From the line containing "Point to the sofa. In pixels." through the last line, print the records exactly and nothing else.

Stored data =
===============

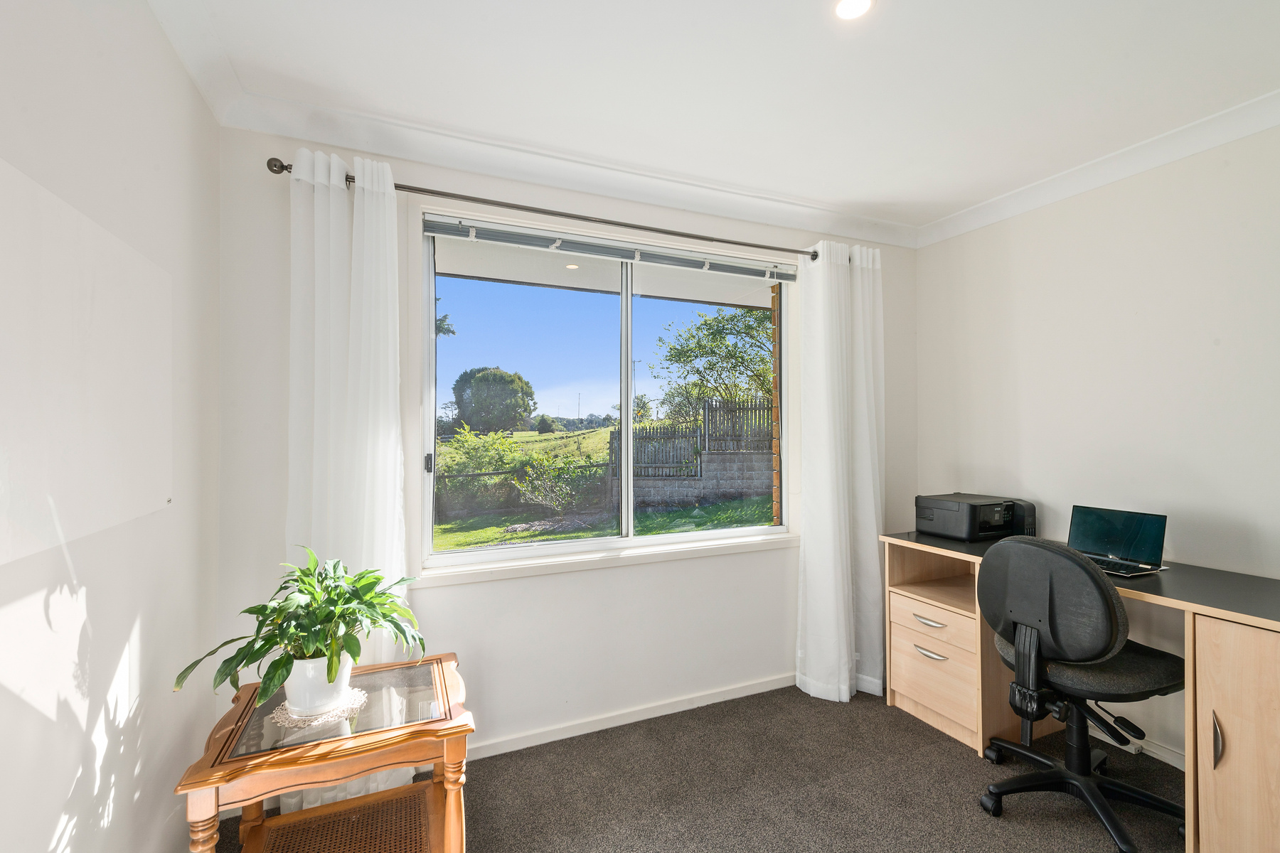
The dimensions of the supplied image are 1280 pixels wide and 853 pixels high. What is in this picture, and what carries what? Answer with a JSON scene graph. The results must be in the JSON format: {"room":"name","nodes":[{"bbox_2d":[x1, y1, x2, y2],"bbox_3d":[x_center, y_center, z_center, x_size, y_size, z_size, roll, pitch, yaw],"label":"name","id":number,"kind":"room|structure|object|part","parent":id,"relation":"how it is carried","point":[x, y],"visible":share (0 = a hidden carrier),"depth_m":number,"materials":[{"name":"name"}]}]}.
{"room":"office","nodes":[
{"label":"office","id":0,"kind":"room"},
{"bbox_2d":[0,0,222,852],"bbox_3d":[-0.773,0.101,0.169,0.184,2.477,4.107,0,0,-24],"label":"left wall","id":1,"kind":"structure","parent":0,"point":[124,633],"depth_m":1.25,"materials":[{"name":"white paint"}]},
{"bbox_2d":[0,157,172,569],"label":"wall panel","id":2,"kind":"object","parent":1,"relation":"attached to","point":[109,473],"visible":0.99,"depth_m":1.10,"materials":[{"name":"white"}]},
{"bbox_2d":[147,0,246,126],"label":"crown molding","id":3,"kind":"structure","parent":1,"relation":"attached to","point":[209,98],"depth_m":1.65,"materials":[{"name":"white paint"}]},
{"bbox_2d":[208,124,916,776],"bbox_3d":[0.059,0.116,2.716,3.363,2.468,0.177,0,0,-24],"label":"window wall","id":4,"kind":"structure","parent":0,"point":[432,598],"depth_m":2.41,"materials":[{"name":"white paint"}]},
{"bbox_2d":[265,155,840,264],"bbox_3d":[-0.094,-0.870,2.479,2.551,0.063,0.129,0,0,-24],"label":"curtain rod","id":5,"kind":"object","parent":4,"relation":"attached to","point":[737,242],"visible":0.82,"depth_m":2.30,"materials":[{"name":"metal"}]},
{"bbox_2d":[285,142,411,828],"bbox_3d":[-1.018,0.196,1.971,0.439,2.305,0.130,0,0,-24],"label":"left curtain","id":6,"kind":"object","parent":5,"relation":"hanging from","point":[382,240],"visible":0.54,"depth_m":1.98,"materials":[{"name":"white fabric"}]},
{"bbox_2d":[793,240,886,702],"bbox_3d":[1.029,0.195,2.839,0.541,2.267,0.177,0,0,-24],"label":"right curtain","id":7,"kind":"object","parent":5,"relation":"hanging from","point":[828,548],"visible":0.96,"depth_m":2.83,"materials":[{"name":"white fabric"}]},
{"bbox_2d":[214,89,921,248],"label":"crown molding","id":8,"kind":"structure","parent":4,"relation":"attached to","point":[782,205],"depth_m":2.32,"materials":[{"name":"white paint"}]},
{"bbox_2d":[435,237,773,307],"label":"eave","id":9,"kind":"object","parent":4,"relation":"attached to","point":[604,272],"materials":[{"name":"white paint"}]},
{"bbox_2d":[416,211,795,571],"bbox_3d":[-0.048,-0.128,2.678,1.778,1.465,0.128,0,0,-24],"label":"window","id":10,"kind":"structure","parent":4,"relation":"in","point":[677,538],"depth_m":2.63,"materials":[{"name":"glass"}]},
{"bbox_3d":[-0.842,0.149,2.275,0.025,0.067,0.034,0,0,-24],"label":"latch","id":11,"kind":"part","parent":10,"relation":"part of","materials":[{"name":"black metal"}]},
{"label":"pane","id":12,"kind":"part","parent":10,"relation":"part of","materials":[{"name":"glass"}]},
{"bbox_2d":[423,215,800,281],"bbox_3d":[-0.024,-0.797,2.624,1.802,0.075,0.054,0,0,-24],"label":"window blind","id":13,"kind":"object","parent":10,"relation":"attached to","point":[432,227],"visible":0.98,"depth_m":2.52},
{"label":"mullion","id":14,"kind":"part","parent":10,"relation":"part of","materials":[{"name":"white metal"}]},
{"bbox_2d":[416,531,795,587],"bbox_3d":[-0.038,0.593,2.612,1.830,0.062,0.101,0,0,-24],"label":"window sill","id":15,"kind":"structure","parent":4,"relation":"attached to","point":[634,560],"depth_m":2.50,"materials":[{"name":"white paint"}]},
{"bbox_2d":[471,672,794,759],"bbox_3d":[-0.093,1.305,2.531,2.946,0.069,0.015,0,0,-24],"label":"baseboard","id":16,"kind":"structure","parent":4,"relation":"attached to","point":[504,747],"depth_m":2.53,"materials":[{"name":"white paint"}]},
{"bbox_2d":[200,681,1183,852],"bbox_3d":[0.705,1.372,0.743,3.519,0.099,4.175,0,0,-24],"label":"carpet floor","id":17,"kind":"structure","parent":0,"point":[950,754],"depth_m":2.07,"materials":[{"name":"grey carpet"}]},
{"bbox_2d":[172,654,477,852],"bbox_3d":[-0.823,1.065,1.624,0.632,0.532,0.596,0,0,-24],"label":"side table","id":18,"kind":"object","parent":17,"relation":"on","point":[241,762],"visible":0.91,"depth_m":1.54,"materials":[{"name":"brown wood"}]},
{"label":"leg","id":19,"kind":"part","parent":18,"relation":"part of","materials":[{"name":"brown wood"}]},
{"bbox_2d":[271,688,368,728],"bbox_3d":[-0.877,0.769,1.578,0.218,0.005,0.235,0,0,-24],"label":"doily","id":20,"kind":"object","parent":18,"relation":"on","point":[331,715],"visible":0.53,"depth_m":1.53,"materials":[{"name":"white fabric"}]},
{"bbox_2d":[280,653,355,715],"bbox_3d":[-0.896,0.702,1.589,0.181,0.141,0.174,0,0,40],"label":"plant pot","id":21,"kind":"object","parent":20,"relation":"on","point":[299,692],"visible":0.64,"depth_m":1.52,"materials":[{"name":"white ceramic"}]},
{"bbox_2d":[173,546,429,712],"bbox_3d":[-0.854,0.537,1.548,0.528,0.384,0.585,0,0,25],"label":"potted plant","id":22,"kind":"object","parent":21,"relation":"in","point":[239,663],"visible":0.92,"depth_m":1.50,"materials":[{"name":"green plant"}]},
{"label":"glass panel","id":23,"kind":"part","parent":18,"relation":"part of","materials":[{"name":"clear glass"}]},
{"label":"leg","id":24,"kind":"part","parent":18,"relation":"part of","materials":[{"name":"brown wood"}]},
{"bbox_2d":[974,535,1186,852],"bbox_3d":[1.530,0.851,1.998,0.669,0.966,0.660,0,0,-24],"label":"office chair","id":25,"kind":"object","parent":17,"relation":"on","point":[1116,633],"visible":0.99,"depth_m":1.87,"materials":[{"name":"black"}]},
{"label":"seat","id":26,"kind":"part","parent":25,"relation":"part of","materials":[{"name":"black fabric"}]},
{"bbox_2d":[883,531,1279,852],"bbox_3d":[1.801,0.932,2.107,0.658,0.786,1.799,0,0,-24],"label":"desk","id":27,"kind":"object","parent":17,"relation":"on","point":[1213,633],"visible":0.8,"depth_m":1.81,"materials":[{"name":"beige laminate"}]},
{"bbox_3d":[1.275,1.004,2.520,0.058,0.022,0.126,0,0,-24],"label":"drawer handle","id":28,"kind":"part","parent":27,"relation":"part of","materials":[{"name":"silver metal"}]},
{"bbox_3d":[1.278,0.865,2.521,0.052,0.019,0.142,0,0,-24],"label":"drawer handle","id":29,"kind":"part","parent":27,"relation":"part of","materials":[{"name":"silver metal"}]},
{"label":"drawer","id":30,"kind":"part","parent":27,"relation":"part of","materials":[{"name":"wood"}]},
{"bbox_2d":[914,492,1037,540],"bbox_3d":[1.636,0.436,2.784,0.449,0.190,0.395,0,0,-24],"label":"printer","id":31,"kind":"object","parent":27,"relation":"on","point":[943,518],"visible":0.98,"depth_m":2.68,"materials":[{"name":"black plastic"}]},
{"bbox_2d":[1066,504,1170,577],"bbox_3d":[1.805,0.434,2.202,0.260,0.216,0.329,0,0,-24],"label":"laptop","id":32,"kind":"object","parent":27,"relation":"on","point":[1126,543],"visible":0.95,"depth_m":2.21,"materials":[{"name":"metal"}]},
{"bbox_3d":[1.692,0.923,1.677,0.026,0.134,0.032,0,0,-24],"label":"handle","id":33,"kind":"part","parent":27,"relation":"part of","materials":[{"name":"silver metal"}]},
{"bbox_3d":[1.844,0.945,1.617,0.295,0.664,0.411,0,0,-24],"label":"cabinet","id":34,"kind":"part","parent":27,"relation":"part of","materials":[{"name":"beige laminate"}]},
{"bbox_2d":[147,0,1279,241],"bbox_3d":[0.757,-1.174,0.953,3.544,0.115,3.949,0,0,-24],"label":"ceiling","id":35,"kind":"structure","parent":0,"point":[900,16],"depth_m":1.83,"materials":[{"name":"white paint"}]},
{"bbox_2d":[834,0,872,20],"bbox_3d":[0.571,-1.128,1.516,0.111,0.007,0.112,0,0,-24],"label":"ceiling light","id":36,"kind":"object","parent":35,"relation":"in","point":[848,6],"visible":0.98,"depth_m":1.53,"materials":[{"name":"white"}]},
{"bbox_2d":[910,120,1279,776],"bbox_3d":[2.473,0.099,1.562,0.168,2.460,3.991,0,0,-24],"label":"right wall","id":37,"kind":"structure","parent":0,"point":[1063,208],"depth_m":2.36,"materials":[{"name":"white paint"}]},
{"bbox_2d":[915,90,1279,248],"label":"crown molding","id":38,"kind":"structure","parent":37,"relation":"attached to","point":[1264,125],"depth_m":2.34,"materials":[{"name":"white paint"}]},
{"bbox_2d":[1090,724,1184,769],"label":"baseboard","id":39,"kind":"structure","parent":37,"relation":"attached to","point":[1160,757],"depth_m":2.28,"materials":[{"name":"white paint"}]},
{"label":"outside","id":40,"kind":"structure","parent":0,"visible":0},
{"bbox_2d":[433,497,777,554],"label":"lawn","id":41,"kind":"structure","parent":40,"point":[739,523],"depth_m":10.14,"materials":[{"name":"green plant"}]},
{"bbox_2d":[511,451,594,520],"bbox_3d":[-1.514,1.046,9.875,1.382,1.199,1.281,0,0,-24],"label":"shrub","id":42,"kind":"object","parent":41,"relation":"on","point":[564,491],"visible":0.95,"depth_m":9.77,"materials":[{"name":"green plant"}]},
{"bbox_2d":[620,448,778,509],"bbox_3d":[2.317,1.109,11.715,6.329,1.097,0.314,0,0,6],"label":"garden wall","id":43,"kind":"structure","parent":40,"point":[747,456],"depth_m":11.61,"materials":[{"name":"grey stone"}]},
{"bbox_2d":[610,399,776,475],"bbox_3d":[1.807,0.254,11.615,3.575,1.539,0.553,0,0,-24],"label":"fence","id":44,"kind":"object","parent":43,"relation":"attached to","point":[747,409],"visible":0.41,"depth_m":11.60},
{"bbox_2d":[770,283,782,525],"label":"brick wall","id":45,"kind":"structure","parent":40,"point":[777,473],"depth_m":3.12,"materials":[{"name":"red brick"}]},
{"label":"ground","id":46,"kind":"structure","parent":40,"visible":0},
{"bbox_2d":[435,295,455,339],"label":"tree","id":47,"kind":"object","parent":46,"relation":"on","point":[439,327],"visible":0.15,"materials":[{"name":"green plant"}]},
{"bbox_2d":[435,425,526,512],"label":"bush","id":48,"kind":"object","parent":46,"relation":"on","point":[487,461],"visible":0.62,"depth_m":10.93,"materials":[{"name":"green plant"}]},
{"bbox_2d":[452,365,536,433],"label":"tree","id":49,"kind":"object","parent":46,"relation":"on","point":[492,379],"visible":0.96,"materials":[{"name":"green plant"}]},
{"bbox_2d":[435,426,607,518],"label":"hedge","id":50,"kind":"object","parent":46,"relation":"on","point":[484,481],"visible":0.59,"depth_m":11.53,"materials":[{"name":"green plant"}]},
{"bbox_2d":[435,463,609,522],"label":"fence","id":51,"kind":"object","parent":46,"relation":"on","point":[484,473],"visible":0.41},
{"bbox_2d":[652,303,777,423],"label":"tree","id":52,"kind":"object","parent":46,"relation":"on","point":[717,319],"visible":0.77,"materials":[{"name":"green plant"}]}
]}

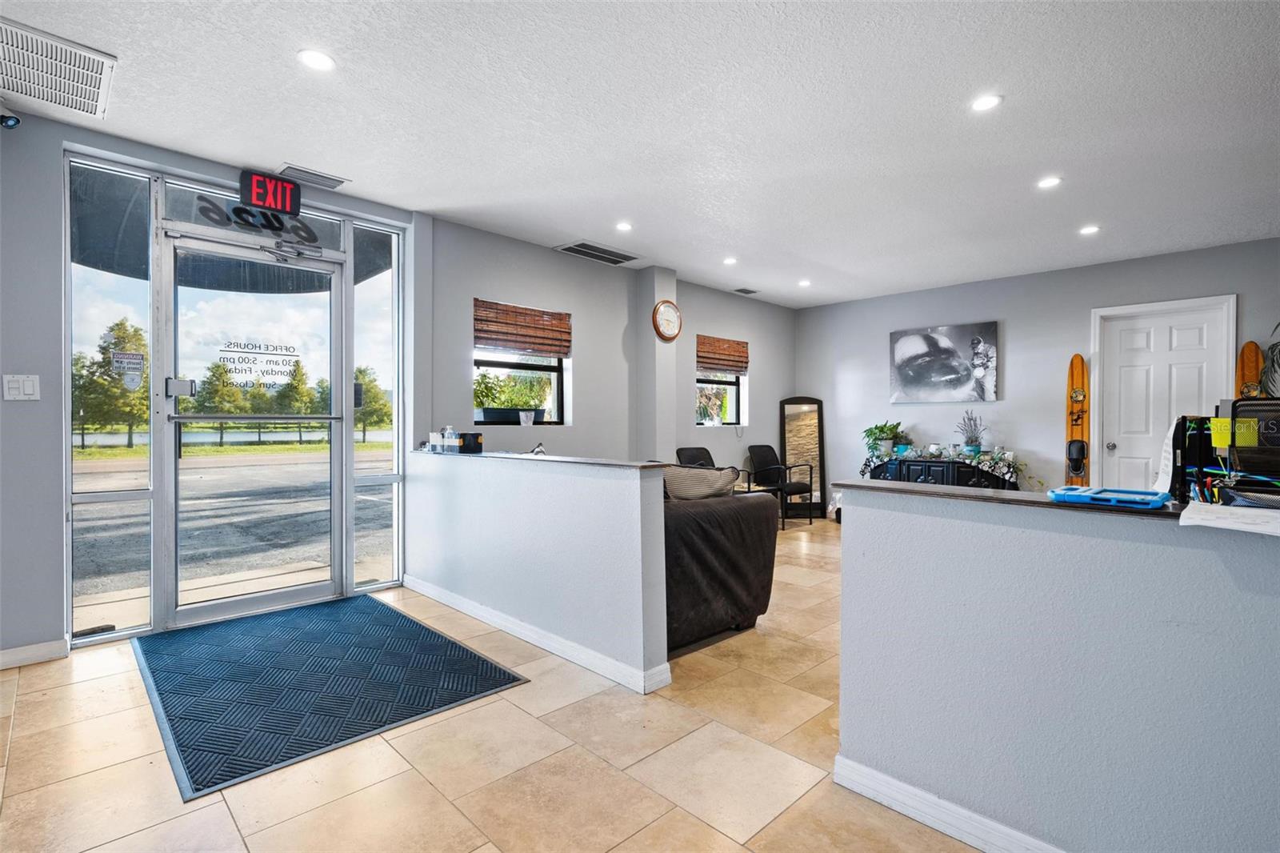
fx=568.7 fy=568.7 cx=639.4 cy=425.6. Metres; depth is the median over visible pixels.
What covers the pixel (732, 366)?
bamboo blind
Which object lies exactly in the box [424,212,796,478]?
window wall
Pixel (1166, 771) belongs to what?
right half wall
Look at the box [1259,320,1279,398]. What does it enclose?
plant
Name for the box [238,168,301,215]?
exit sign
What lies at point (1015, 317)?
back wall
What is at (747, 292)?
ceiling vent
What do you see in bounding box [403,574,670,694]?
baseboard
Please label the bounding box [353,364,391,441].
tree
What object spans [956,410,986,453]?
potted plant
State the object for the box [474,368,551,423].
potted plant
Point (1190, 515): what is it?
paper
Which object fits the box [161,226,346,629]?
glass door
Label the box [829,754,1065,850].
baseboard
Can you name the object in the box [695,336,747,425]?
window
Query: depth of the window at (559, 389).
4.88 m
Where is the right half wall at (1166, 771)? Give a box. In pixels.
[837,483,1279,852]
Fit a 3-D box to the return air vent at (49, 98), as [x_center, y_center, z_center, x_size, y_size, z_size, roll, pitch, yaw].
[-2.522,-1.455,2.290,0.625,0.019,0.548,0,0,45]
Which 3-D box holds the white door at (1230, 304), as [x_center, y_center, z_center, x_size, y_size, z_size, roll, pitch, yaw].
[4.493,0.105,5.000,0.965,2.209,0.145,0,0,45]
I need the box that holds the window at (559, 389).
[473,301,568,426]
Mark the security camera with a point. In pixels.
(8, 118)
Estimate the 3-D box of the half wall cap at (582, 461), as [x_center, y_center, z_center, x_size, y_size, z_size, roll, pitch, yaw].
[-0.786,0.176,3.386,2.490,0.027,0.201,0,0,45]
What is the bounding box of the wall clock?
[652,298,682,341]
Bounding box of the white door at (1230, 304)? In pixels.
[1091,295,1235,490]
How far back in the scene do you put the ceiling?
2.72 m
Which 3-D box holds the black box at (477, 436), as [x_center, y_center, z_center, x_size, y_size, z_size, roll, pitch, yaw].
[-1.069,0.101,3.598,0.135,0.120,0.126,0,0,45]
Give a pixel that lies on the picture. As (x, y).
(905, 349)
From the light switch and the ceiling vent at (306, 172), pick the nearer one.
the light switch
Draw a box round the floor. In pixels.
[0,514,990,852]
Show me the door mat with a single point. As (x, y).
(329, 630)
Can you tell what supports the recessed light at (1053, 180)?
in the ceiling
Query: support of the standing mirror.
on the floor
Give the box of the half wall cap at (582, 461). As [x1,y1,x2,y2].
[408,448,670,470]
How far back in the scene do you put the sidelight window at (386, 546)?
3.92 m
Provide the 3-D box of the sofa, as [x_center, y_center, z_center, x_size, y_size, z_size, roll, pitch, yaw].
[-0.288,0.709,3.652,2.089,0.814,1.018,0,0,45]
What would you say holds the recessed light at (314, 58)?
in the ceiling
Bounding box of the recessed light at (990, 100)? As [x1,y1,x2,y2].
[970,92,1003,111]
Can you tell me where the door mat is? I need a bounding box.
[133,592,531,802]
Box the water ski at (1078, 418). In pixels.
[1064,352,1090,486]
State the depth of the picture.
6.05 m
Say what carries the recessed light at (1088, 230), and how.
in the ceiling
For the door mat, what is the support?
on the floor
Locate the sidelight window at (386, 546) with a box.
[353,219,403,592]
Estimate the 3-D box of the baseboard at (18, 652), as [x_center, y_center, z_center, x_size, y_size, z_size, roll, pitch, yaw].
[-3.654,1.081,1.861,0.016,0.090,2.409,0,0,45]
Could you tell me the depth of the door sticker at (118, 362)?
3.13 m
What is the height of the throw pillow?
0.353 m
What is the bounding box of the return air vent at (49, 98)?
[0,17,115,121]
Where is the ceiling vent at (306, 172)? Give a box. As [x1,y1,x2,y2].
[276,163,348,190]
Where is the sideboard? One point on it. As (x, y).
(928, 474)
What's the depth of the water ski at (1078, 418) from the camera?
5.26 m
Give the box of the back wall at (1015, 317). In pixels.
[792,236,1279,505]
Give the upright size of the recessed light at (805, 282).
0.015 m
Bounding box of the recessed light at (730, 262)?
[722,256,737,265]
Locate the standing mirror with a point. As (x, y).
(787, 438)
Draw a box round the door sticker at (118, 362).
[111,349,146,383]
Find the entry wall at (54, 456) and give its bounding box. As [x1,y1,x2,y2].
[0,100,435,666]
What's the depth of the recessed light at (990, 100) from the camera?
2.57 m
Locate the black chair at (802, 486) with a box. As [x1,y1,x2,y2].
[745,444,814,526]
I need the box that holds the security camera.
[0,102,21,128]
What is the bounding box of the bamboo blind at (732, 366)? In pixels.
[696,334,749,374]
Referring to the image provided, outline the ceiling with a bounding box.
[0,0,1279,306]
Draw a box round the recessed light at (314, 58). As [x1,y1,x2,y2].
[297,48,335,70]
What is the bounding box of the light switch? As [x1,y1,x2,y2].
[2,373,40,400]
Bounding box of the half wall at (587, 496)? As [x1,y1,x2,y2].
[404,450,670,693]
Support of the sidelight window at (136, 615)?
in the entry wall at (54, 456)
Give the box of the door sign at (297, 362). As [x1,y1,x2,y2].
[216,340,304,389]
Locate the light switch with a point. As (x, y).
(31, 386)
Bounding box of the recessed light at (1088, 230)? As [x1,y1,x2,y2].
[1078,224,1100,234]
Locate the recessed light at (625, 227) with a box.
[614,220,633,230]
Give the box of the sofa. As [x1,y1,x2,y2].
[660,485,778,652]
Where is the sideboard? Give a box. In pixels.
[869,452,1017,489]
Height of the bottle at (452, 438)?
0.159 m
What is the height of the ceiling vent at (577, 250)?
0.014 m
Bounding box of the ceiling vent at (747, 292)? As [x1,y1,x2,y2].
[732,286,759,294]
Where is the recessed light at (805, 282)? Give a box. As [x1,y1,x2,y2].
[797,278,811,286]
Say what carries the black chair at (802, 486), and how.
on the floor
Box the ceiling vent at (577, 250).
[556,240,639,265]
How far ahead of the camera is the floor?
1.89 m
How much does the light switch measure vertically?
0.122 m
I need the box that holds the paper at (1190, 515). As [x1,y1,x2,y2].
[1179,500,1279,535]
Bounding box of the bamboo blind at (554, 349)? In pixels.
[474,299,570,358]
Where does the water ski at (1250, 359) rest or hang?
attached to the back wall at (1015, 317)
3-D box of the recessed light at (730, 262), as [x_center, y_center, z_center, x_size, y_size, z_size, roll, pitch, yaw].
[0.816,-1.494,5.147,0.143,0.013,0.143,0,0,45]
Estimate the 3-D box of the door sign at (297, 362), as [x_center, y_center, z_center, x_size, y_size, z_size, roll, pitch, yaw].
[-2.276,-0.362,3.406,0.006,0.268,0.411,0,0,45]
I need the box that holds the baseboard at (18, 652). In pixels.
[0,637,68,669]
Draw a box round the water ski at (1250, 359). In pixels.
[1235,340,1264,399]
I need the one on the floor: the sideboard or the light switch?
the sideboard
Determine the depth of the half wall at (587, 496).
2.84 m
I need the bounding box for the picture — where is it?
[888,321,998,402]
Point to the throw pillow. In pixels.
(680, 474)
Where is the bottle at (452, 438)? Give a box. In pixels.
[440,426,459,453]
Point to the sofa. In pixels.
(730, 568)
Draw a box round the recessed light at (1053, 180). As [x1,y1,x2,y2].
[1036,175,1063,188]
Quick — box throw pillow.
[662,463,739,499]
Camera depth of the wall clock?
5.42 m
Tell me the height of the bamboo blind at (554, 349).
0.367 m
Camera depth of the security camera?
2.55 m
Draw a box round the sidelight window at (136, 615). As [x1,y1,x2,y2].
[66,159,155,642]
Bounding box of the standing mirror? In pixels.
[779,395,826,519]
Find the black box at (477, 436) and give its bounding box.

===============

ANSWER SECTION =
Point to the sofa. In pixels.
(730, 568)
Draw a box round the recessed light at (1053, 180). As [x1,y1,x2,y2].
[1036,175,1063,188]
Quick — box throw pillow.
[662,463,739,499]
Camera depth of the wall clock?
5.42 m
Tell me the height of the bamboo blind at (554, 349).
0.367 m
Camera depth of the security camera?
2.55 m
Draw a box round the sidelight window at (136, 615). As [x1,y1,x2,y2].
[66,159,155,642]
Bounding box of the standing mirror? In pixels.
[779,395,826,519]
Find the black box at (477, 436) and give its bounding box.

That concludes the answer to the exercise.